Doléances formulées par les populations locales pour une bonne réglementation de l’accès aux ressources naturelles
Pour asseoir des mesures adéquates quant à l’accès des ressources naturelles dans la CR de Dionewar, un certain nombre de dispositions sont envisageables à l’endroit des différents acteurs (Etat, partenaires au développement, ONG, Collectivités locales etc.) intervenant dans cette zone de haute biodiversité.
– La principale revendication consiste à exhorter à l’Etat du Sénégal de trouver des solutions idoines par rapport à la rupture de la brèche de Sangomar principal facteur de dégradation de la ressource forestière (mangrove) et de disparition de la ressource halieutique (déplacement des espèces marines) et de l’érosion côtière.
– L’implantation d’un service de pêche est fondamentalement préconisée par les pêcheurs et les collectrices des fruits de mer. Selon eux c’est la seule structure habileté à faire appliquer la loi et les dispositions conventionnelles quant à l’exploitation des fruits de mer et des espèces halieutiques.
– Le service des eaux et forêts et les comités de surveillance sont appelés à travailler ensemble pour établir des mesures urgentes de conservation et de restauration des écosystèmes qui sont aujourd’hui en voie de dégradation exacerbée.
– L’érection d’une partie des eaux continentales de la CR en Aire Marine Protégée (AMP) à l’image du Bamboung (Toubacouta) est également souhaitable et souhaitée.
– Il est aussi impératif de doter aux comités de surveillance des moyens de surveillance (pirogues, carburant, fonds, charrettes, etc.) et des moyens de répression afin de mieux faire appliquer les mesures de fermeture et d’ouverture des vasières et de la forêt. Il en va de même pour le service des Eaux et Forêts.
– Une meilleure implication de la collectivité locale est nécessaire pour une meilleure compréhension de l’importance de cette biodiversité et des menaces dont elle fait l’objet.
Pour cela, il importe de doter à la collectivité locale de moyens lui permettant des mettre en oeuvre les compétences qui lui sont transférées. Le conseil rural ne cesse de déplorer que l’Etat a transféré les compétences sans pour autant envoyer des mesures d’accompagnement conséquentes.
– La sensibilisation accrue quant aux valeurs et fonctions que procure la mangrove et la coupe abusive dont elle fait l’objet.
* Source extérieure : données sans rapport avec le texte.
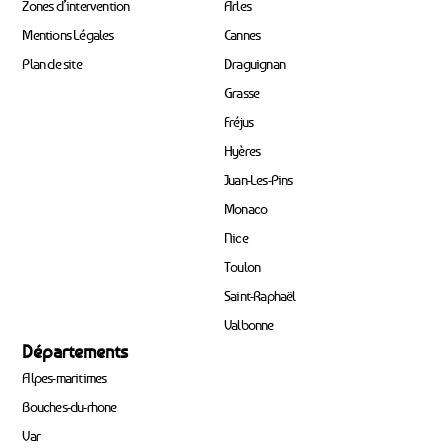
Zones d’intervention
Arles
Mentions Légales
Cannes
Plan de site
Draguignan
Grasse
Fréjus
Hyères
Juan-Les-Pins
Monaco
Nice
Toulon
Saint-Raphaël
Valbonne
Départements
Alpes-maritimes
Bouches-du-rhone
Var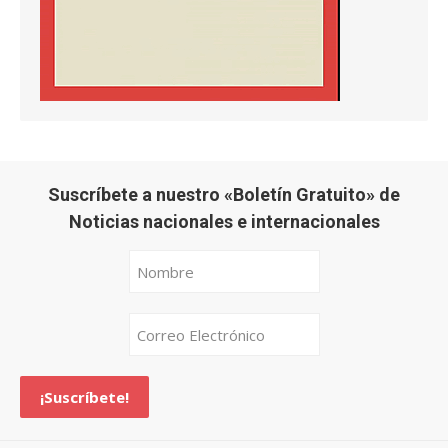
Suscríbete a nuestro «Boletín Gratuito» de
Noticias nacionales e internacionales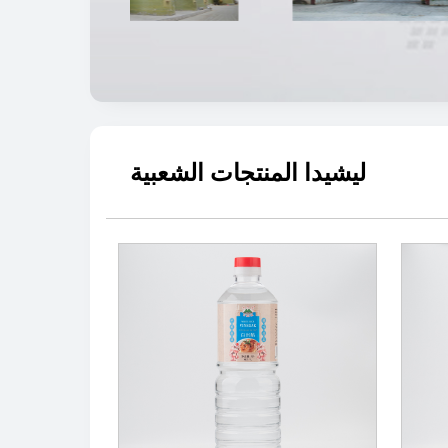
ليشيدا المنتجات الشعبية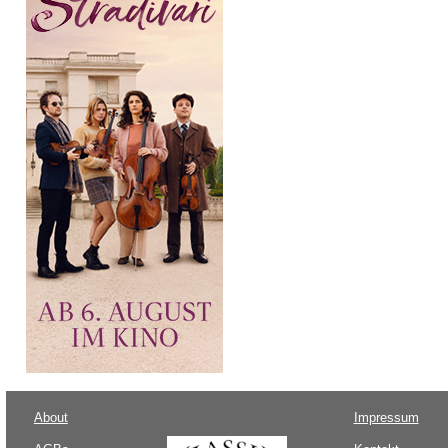
About
Impressum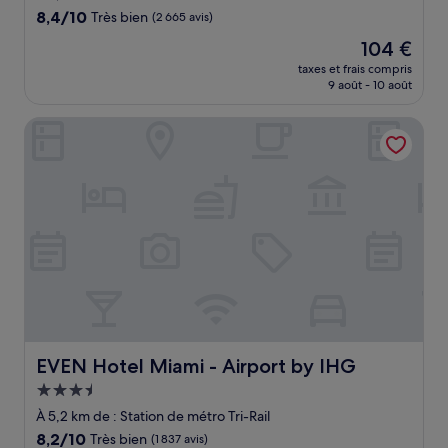
8.4
8,4/10
Très bien
(2 665 avis)
sur
Le
104 €
10,
nouveau
Très
taxes et frais compris
prix
9 août - 10 août
bien,
est
(2 665 avis)
de
EVEN Hotel Miami - Airport by IHG
104 €
EVEN Hotel Miami - Airport by IHG
EVEN Hotel Miami - Airport by IHG
Hébergement
3.5 étoiles
À 5,2 km de : Station de métro Tri-Rail
8.2
8,2/10
Très bien
(1 837 avis)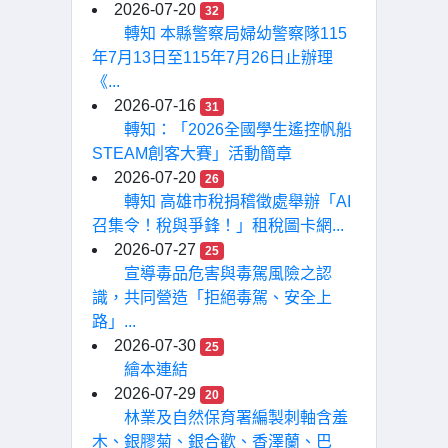
2026-07-20
32
轉知 本縣警察局婦幼警察隊115
年7月13日至115年7月26日止辦理
《...
2026-07-16
31
轉知：「2026全國學生遙控帆船
STEAM創客大賽」活動簡章
2026-07-20
26
轉知 高雄市稅捐稽徵處舉辦「AI
召集令！稅與爭鋒！」租稅圖卡網...
2026-07-27
25
宣導毒品危害與毒駕風險之認
識，共同營造「拒絕毒駕、安全上
路」...
2026-07-30
25
繪本連結
2026-07-29
20
林業及自然保育署編製刺軸含羞
木、銀膠菊、銀合歡、香澤蘭、巴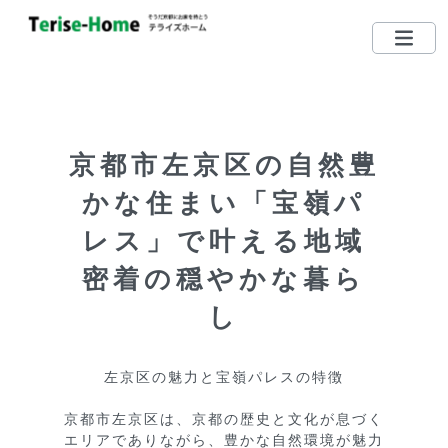
075-712-5185
TEL
営業時間：10：00〜19：00
京都市左京区の自然豊
定休日：毎週水曜日 （日・祝日営業しています）
かな住まい「宝嶺パ
左京区で買いたい
レス」で叶える地域
左京区で売りたい
密着の穏やかな暮ら
無料相談する
し
左京区ってどんな街？
左京区の魅力と宝嶺パレスの特徴

リクエスト登録
京都市左京区は、京都の歴史と文化が息づく
エリアでありながら、豊かな自然環境が魅力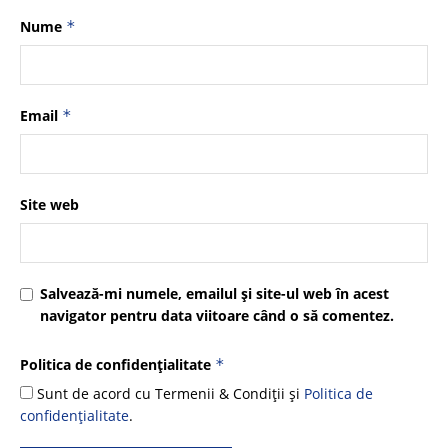
Nume
*
Email
*
Site web
Salvează-mi numele, emailul și site-ul web în acest
navigator pentru data viitoare când o să comentez.
Politica de confidențialitate
*
Sunt de acord cu Termenii & Condiții și
Politica de
confidențialitate
.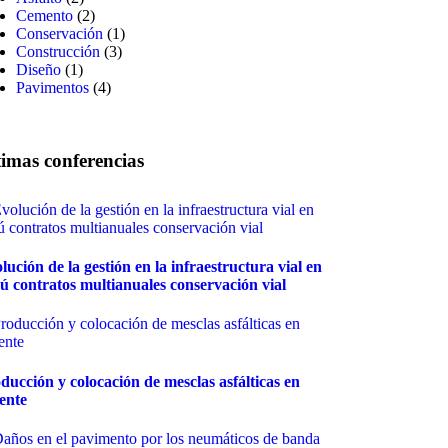
Cemento
(2)
Conservación
(1)
Construcción
(3)
Diseño
(1)
Pavimentos
(4)
timas conferencias
lución de la gestión en la infraestructura vial en
ú contratos multianuales conservación vial
ducción y colocación de mesclas asfálticas en
iente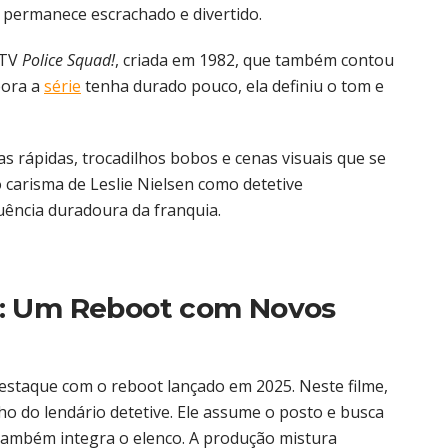
permanece escrachado e divertido.
 TV
Police Squad!
, criada em 1982, que também contou
bora a
série
tenha durado pouco, ela definiu o tom e
das rápidas, trocadilhos bobos e cenas visuais que se
 carisma de Leslie Nielsen como detetive
uência duradoura da franquia.
: Um Reboot com Novos
estaque com o reboot lançado em 2025. Neste filme,
lho do lendário detetive. Ele assume o posto e busca
também integra o elenco. A produção mistura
– Par rapport à cette mangrove, il est préférable de systématiser les fours améliorés pour le fumage des poissons et des fruits de mer.
Conclusion partielle
Il ressort dans l’analyse de cette partie que la collectivité locale à travers les différentes commissions citées ci-dessus, les services de l’Etat, les acteurs au développement et même les populations locales s’activent dans cette dynamique de bonne gestion des ressources naturelles (ressources foncières, forestières et halieutiques) .
Aujour’hui, le constant général est que les ressources halieutiques necessitent plus de réglementation puisqu’elles génèrent plus d’avantages économiques.
Son expoitation abusive a été à l’origine des doléances formulées par les populations qui constatent sa dégradation.